Es sind aber nicht nur die Verbrechen, die der Mutter angetan wurden, die Caroline quälen und die dazu führen, dass sie zusammenbricht und in eine psychiatrische Notaufnahme gehen muss. Denn die Polizisten zeigen ihr auch zwei Fotos, die ihr Vater gemacht hat. Sie zeigen eine junge Frau, die schlafend auf dem Bett liegt, bekleidet mit einer weißen Schlafanzugjacke und einer beigefarbenen Unterhose. Ihren Hintern sieht man in Großaufnahme. Sie erkennt die Frau nächst nicht.
Der Polizist weist sie einen braunen Fleck auf ihrer Wange hin - einen ebensolchen hat auch sie. „Ich schaue mir die beiden Fotos noch einmal an. Und dann macht es klick. Ein Prickeln läuft durch meinen Körper, ich sehe Sternchen, Flecken hindern mich, klar zu sehen, es brummt in meinen Ohren. Ich falle nach hinten.“ Ihr Vater hat sie fotografiert. Sie ist überzeugt, dass er auch sie betäubt hat, sie kann sich nicht an diese Wäsche erinnern, schlafe so nicht. Hat er sie auch vergewaltigt? Der Vater streitet das ab. Aber was kann man diesem Mann, der jahrelang alle belog, glauben?
Caroline Darian quält diese Frage unaufhörlich. Und dann erlebt sie eine weitere große Verletzung. Ihre Mutter will nicht einmal darüber reden, was ihr Ex-Mann der Tochter angetan haben könnte. Sie bemühe sich, mildernde Umstände für ihn zu finden, schreibt Darian. Sie packt ihm eine Tasche mit warmer Kleidung, sorgt sich, wie es ihm im Gefängnis geht. Die Mutter-Tochter-Beziehung wird immer angespannter. „Sie kann sich einfach nicht vorstellen, dass auch ich ein Opfer gewesen sein könnte. Für sie ist das undenkbar, und ich verstehe sie. Aber zugleich mache ich ihr Vorwürfe, dass sie nicht bereit ist, meine Zweifel anzuerkennen und meine Wut und meinen Schmerz zu hören.“
Dominique Pelicot schreibt unerträgliche, selbstmitleidige Briefe voller Pathos aus dem Gefängnis. Carolines Wut steigern sie nur noch. Ihre Mutter wählt laut ihrer Tochter einen anderen Weg. „Du vergisst, dass er nicht immer dieser Teufel war, als den du ihn darstellst. Er hat viel für dich getan, aber auch für deine Brüder. Ich war glücklich mit ihm. Ich habe ihn so sehr geliebt.
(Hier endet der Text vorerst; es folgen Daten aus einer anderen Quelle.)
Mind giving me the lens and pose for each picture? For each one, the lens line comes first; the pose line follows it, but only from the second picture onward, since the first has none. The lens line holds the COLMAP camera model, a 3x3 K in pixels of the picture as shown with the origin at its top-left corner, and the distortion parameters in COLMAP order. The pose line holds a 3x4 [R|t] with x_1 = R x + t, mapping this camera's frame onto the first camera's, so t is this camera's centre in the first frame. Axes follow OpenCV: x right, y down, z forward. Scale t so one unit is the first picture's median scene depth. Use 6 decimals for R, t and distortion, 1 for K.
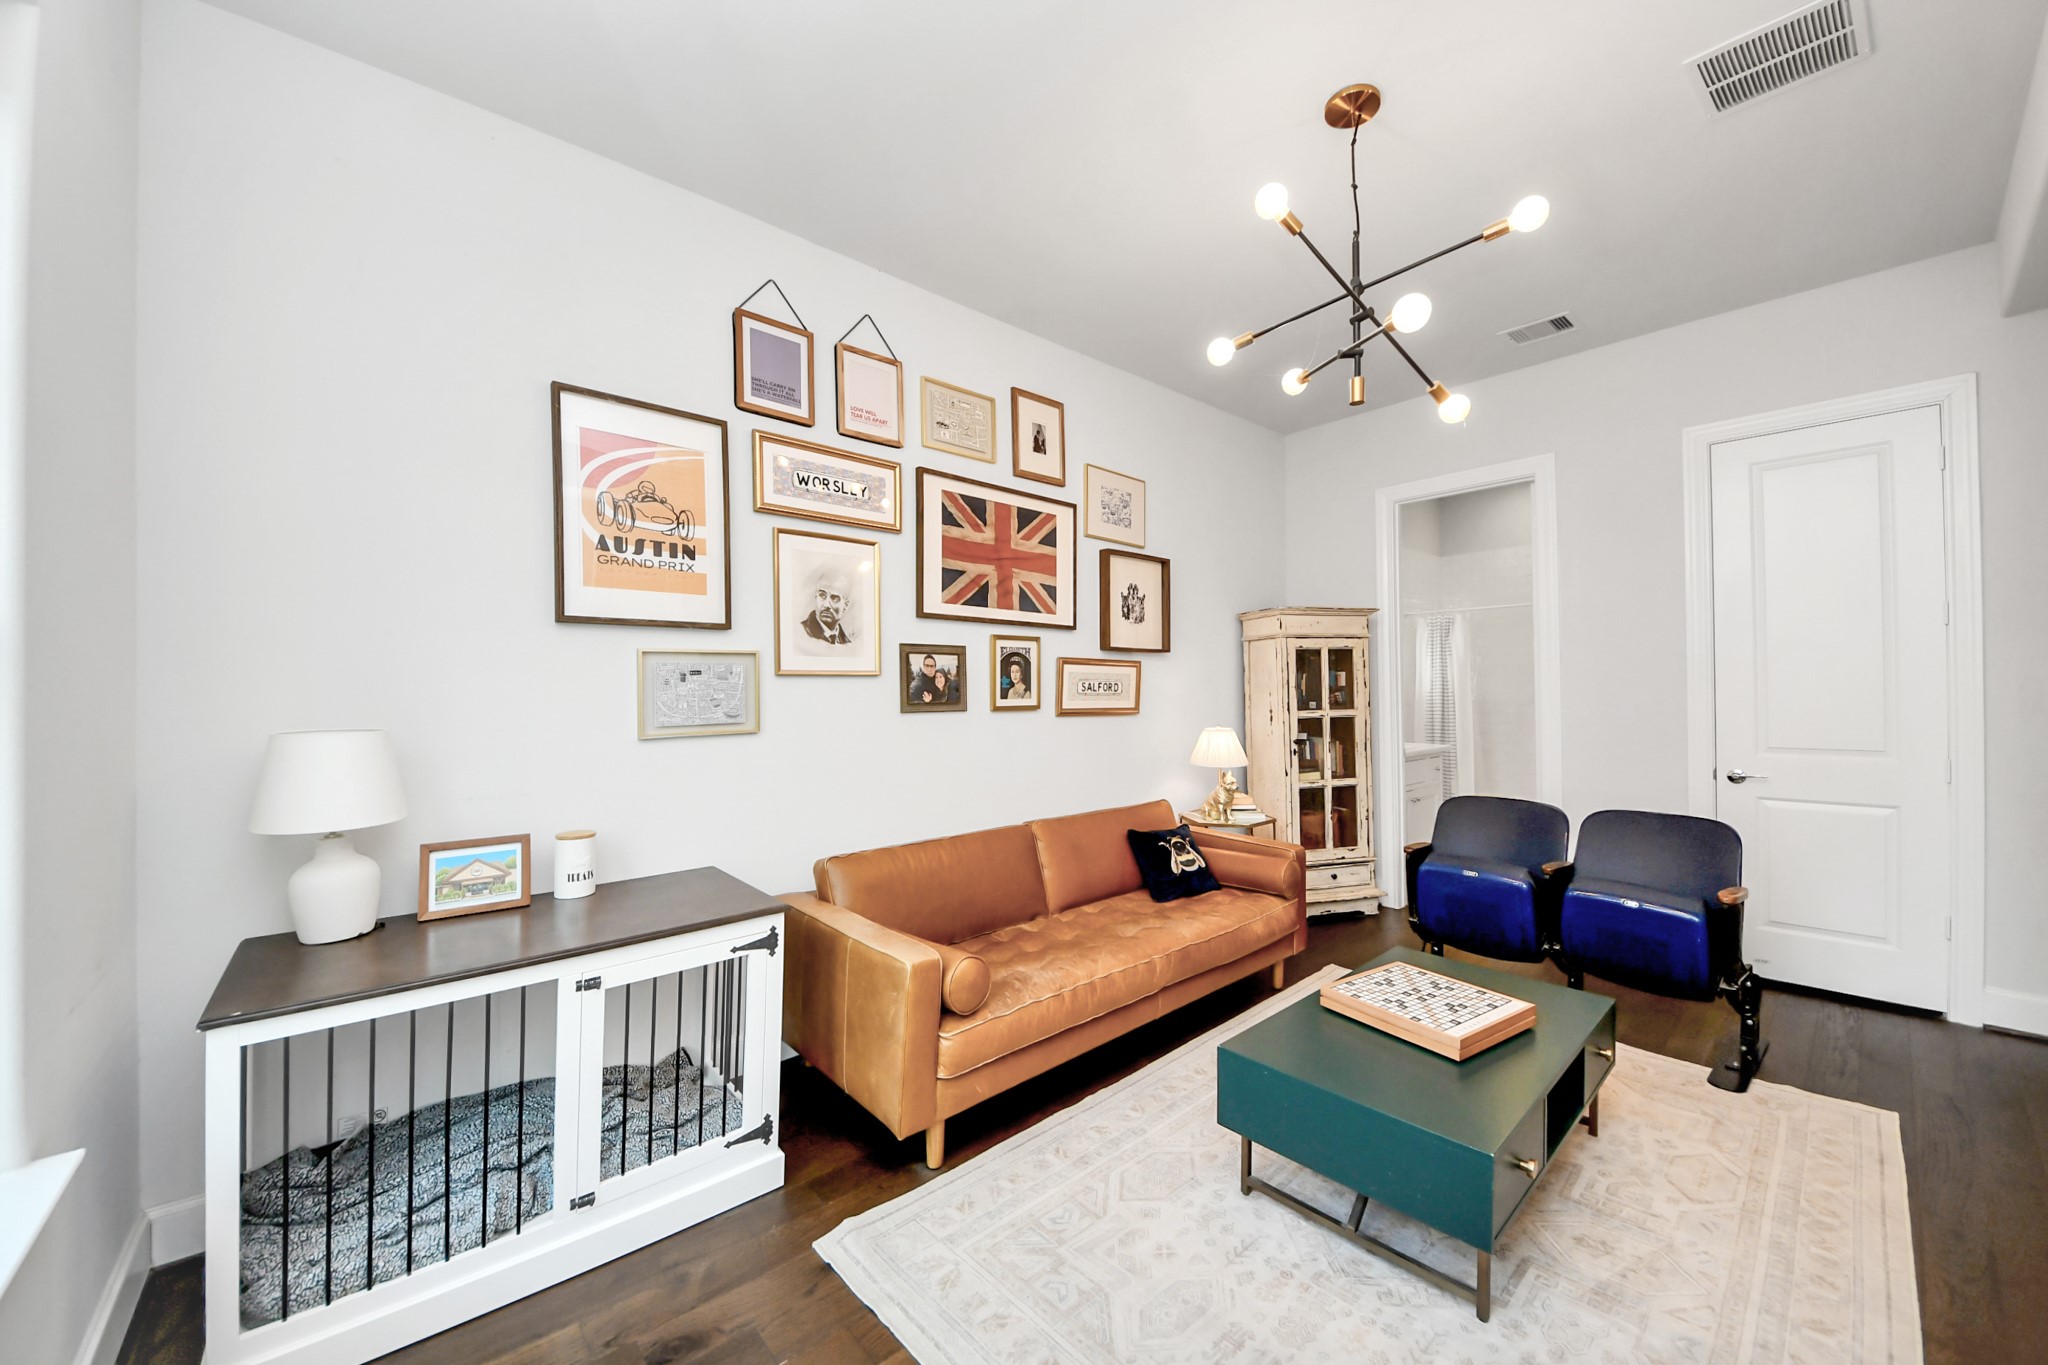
lens RADIAL K [[729.7, 0, 1012.4], [0, 729.7, 691.3], [0, 0, 1]] dist [0.051286, -0.029046]
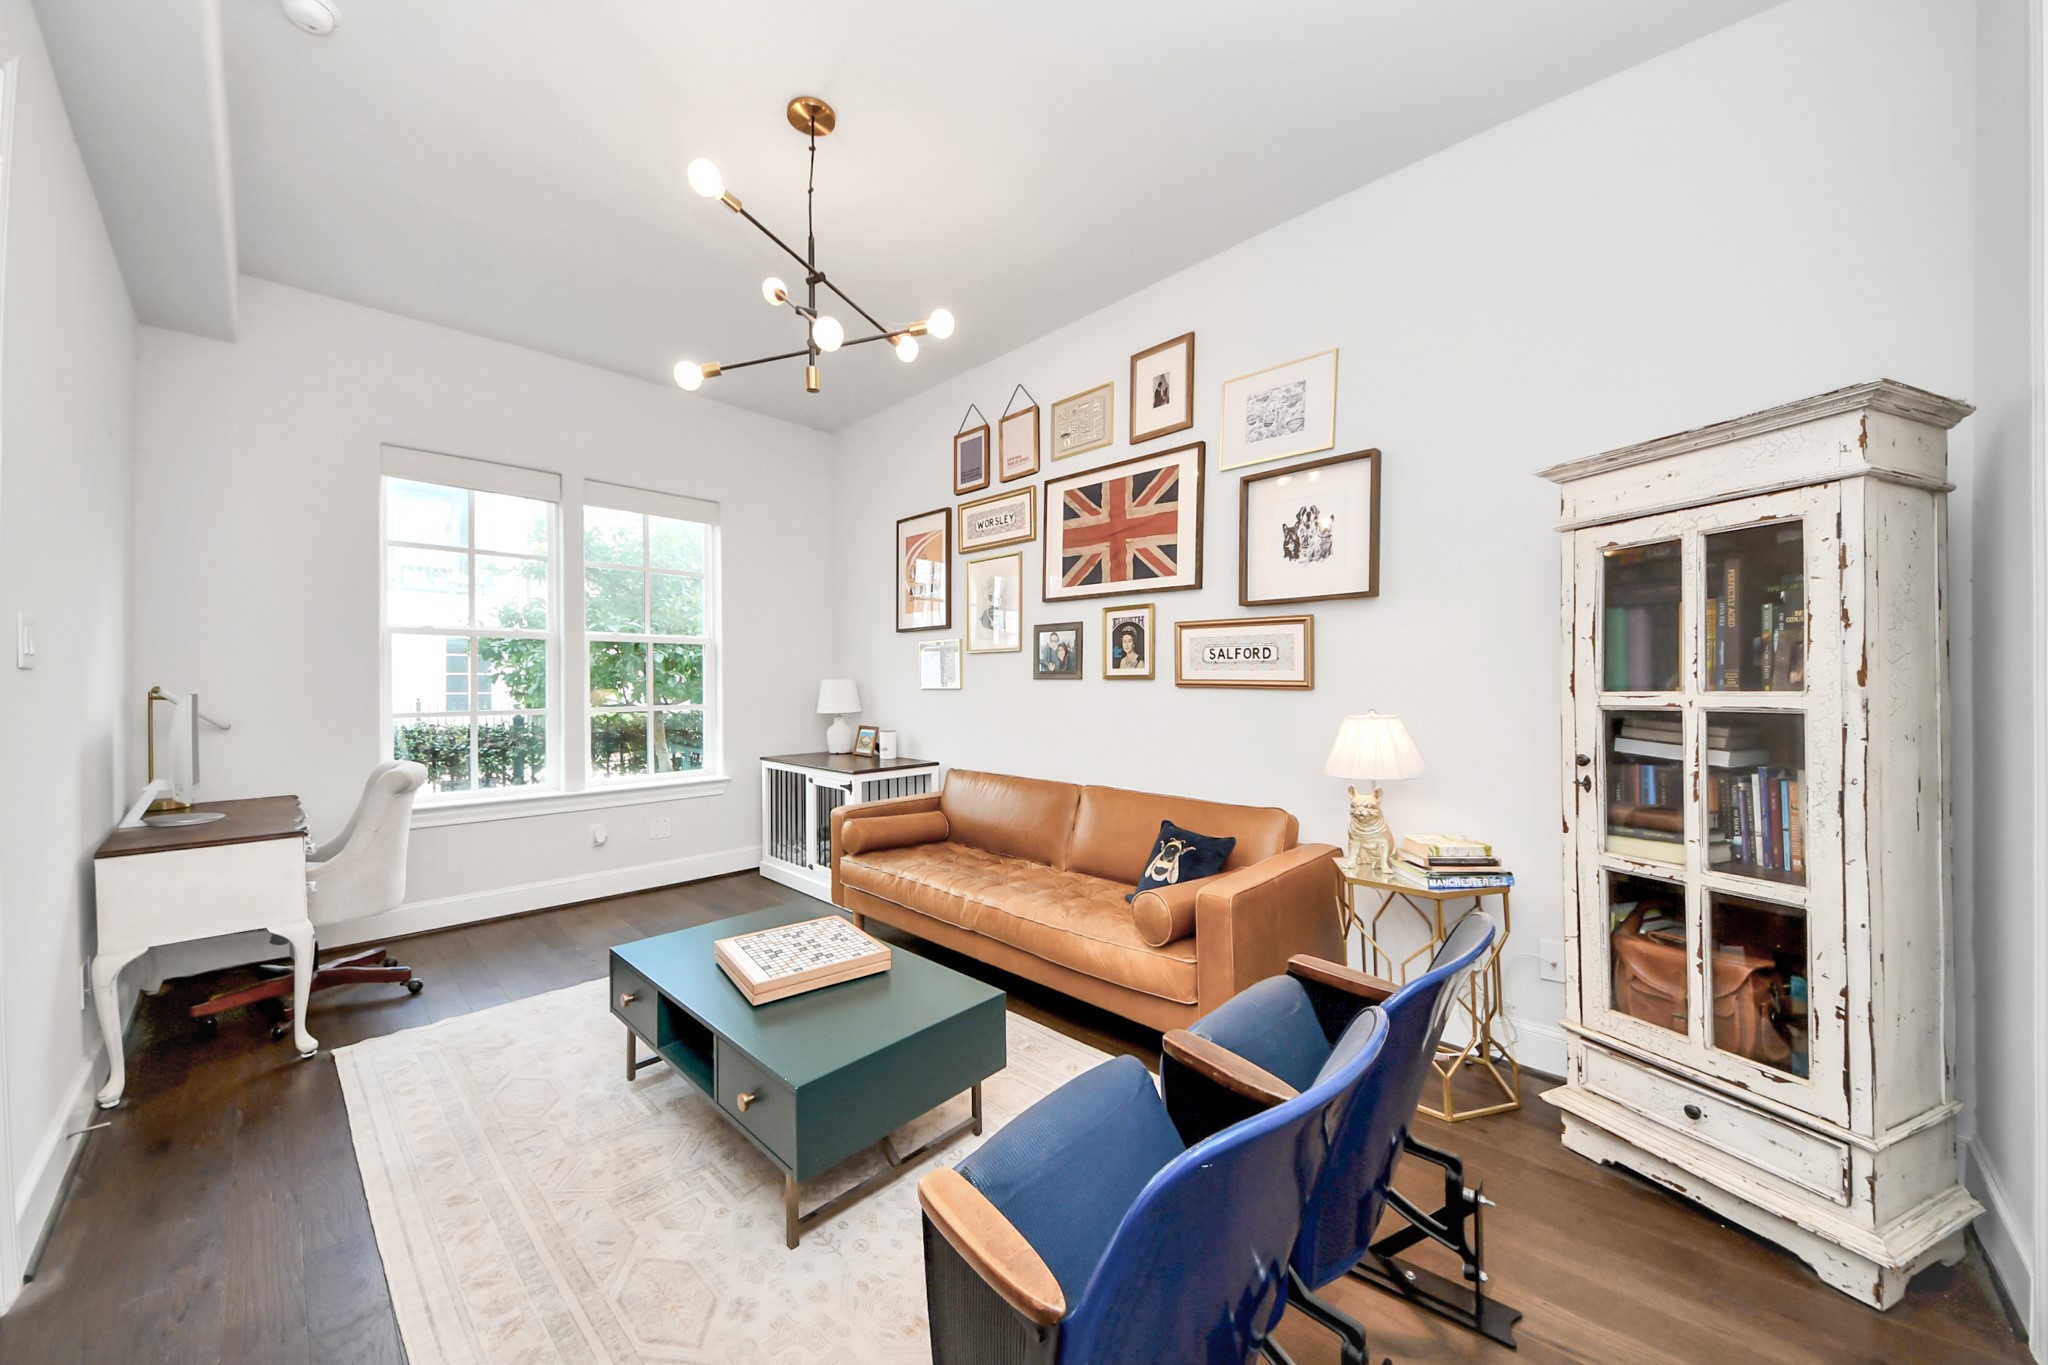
lens RADIAL K [[743.4, 0, 1024.9], [0, 743.4, 693.9], [0, 0, 1]] dist [0.053837, -0.031398]
pose [[0.077626, 0.020772, -0.996766, 1.028325], [-0.004086, 0.999781, 0.020517, 0.025389], [0.996974, 0.002480, 0.077694, 0.785216]]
Ich möchte lieber die guten Momente in Erinnerung behalten“, sagt sie. Die Tochter kann verstehen, dass ihre Mutter sich selbst zu schützen versucht. Verletzt ist sie dennoch - und sehr, sehr wütend.
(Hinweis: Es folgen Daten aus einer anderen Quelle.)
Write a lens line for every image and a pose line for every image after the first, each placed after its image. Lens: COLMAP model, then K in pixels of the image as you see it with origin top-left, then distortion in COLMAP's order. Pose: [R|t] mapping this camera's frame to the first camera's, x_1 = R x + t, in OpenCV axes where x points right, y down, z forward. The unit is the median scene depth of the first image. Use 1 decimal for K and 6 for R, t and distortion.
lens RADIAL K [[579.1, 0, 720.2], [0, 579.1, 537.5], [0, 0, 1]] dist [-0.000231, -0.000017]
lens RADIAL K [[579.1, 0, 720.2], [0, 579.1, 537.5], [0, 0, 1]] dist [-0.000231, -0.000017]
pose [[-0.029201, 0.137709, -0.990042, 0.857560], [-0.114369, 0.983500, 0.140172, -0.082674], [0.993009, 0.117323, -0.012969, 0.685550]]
Man erahnt, wie viel Kraft es die (Rest-)Familie gekostet haben muss, nicht an diesem Konflikt zu zerbrechen, gemeinsam und geschlossen vor Gericht aufzutreten. Es ist Caroline Darians großes Verdienst, dass sie offen und schonungslos schildert, welche Schneise der Verwüstung ein solches Verbrechen hinterlässt. In ihrem Schlusswort dankt sie „meiner Mama, die ich über alles liebe“. Es gibt viel Hass in dieser Geschichte, aber am Ende steht dann doch die Liebe.